## WAS ZU TUN IST
• 1. Fasse den Text über Island in zwei Sätzen zusammen.
• 2. Übernimm aus dem Text über Island wortgetreu den Abschnitt, der mit „Neben utopischen bzw.“ beginnt und sich bis „ganz von alleine.“ erstreckt.

─── LESETEXT

Neben utopischen bzw. häßlichen Zukunftsvisionen gibt es ja noch ganz andere, einfache, pragmatische: den Weg der Isländer.
Der ist viel pfiffiger … nur halt schwerer durchzusetzen. Ist viel mehr Arbeit als einfach in die Barbarei zu versinken – denn für Letzteres muß man einfach nur auf dem Sofa sitzenbleiben. Das kommt dann ganz von alleine.
Die Isländer jedoch … proben den Aufstand – ganz zivilisiert.
http://www.spiegel.de/wirtschaft/0,1518,682001,00.html
Islands Bürger rebellieren gegen die Banker-Elite
Alle Welt spricht von Griechenland, das erste Opfer der Finanzkrise aber war ein anderer Staat: Island. Das Land hat Milliardenschulden, pro Kopf sind es 11.000 Euro. Jetzt stimmen die Bürger ab: Sollen die Gläubiger im Ausland entschädigt werden? Ein Ja käme teuer, ein Nein isoliert das Land.
11000 Euro pro Kopf? Ist ja geradezu lächerlich. Da halten wir Deutschen aber locker mit: 20000 Euro und mehr, das ist unsere Marke.
Wir verstehen wahrscheinlich gar nicht, warum die sich so aufregen, diese Isländer. Immerhin haben wir viel mehr Schulden als die – und wir machen doch auch nicht so einen Aufstand.

──────
─── UNTERSUCHTE DATEN

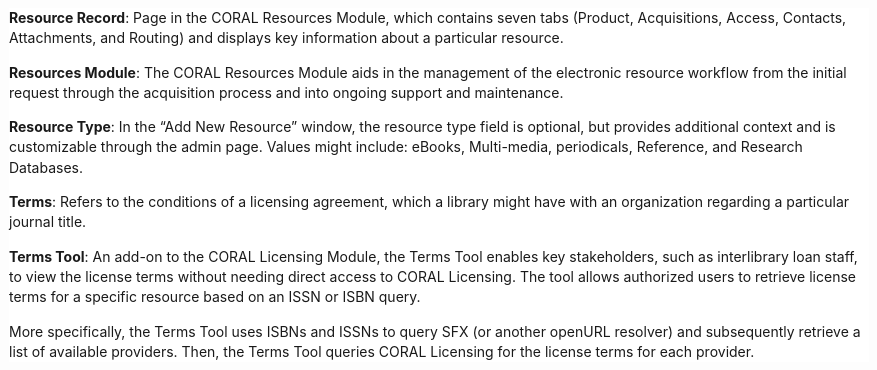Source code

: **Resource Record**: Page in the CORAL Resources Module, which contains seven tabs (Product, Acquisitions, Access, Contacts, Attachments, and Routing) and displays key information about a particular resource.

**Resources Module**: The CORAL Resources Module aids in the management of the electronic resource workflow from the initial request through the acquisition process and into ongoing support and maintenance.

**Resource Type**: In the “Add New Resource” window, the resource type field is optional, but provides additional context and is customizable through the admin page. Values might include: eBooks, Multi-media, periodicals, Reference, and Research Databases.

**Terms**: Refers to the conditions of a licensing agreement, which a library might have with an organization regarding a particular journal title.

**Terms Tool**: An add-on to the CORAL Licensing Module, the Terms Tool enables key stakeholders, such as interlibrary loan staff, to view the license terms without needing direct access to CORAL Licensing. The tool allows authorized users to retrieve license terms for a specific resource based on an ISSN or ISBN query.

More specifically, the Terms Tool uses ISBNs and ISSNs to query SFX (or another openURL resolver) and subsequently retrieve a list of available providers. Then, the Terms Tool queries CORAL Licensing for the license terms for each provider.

──────

## LÖSUNGEN IM ÜBERBLICK
• 1. Der Text stellt neben utopischen und hässlichen Zukunftsvisionen den pragmatischen Weg der Isländer vor, die ganz zivilisiert den Aufstand proben und nach einem zitierten Bericht darüber abstimmen, ob ausländische Gläubiger für die Milliardenschulden des Landes von 11.000 Euro pro Kopf entschädigt werden sollen. Dem stellt der Verfasser die deutschen Schulden von 20.000 Euro und mehr pro Kopf gegenüber, wegen derer die Deutschen keinen solchen Aufstand machen.

• 2.
Neben utopischen bzw. häßlichen Zukunftsvisionen gibt es ja noch ganz andere, einfache, pragmatische: den Weg der Isländer.
Der ist viel pfiffiger … nur halt schwerer durchzusetzen. Ist viel mehr Arbeit als einfach in die Barbarei zu versinken – denn für Letzteres muß man einfach nur auf dem Sofa sitzenbleiben. Das kommt dann ganz von alleine.